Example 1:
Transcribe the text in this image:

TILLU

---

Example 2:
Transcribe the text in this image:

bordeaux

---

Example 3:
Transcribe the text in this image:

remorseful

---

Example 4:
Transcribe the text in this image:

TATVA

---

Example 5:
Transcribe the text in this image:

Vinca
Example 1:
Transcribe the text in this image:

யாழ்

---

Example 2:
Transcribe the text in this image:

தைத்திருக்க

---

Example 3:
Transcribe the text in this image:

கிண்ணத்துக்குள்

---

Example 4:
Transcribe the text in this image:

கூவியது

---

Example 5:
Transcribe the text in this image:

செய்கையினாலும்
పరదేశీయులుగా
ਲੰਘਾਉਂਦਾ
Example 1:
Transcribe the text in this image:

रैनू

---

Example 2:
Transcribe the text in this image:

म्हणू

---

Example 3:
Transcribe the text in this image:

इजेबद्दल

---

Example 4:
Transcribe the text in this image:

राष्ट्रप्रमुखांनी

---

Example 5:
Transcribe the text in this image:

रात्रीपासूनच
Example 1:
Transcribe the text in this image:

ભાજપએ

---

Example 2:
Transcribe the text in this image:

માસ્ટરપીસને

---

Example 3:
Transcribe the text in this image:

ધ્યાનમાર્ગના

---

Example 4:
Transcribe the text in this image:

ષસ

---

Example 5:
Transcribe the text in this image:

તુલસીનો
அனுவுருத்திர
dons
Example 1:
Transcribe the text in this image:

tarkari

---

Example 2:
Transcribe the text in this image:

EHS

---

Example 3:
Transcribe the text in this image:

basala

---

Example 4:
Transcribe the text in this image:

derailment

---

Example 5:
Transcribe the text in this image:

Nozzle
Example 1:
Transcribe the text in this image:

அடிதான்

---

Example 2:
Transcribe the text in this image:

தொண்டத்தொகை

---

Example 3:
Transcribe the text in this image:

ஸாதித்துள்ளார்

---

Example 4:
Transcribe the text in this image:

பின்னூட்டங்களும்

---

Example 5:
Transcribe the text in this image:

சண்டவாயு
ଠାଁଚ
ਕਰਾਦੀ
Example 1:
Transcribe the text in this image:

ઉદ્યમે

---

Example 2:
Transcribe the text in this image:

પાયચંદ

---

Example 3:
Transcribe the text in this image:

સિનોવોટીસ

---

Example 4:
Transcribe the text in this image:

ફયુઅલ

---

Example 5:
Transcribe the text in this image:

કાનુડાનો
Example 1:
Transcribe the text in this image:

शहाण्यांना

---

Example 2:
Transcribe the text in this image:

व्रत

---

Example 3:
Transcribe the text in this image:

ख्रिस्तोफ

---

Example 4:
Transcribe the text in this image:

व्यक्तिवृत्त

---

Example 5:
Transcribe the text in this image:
+++++
#### What to work on
Write out every line of the listing above, character for character and in the same order.

#### Solved problem
Example 1:
Transcribe the text in this image:

TILLU

---

Example 2:
Transcribe the text in this image:

bordeaux

---

Example 3:
Transcribe the text in this image:

remorseful

---

Example 4:
Transcribe the text in this image:

TATVA

---

Example 5:
Transcribe the text in this image:

Vinca
Example 1:
Transcribe the text in this image:

யாழ்

---

Example 2:
Transcribe the text in this image:

தைத்திருக்க

---

Example 3:
Transcribe the text in this image:

கிண்ணத்துக்குள்

---

Example 4:
Transcribe the text in this image:

கூவியது

---

Example 5:
Transcribe the text in this image:

செய்கையினாலும்
పరదేశీయులుగా
ਲੰਘਾਉਂਦਾ
Example 1:
Transcribe the text in this image:

रैनू

---

Example 2:
Transcribe the text in this image:

म्हणू

---

Example 3:
Transcribe the text in this image:

इजेबद्दल

---

Example 4:
Transcribe the text in this image:

राष्ट्रप्रमुखांनी

---

Example 5:
Transcribe the text in this image:

रात्रीपासूनच
Example 1:
Transcribe the text in this image:

ભાજપએ

---

Example 2:
Transcribe the text in this image:

માસ્ટરપીસને

---

Example 3:
Transcribe the text in this image:

ધ્યાનમાર્ગના

---

Example 4:
Transcribe the text in this image:

ષસ

---

Example 5:
Transcribe the text in this image:

તુલસીનો
அனுவுருத்திர
dons
Example 1:
Transcribe the text in this image:

tarkari

---

Example 2:
Transcribe the text in this image:

EHS

---

Example 3:
Transcribe the text in this image:

basala

---

Example 4:
Transcribe the text in this image:

derailment

---

Example 5:
Transcribe the text in this image:

Nozzle
Example 1:
Transcribe the text in this image:

அடிதான்

---

Example 2:
Transcribe the text in this image:

தொண்டத்தொகை

---

Example 3:
Transcribe the text in this image:

ஸாதித்துள்ளார்

---

Example 4:
Transcribe the text in this image:

பின்னூட்டங்களும்

---

Example 5:
Transcribe the text in this image:

சண்டவாயு
ଠାଁଚ
ਕਰਾਦੀ
Example 1:
Transcribe the text in this image:

ઉદ્યમે

---

Example 2:
Transcribe the text in this image:

પાયચંદ

---

Example 3:
Transcribe the text in this image:

સિનોવોટીસ

---

Example 4:
Transcribe the text in this image:

ફયુઅલ

---

Example 5:
Transcribe the text in this image:

કાનુડાનો
Example 1:
Transcribe the text in this image:

शहाण्यांना

---

Example 2:
Transcribe the text in this image:

व्रत

---

Example 3:
Transcribe the text in this image:

ख्रिस्तोफ

---

Example 4:
Transcribe the text in this image:

व्यक्तिवृत्त

---

Example 5:
Transcribe the text in this image:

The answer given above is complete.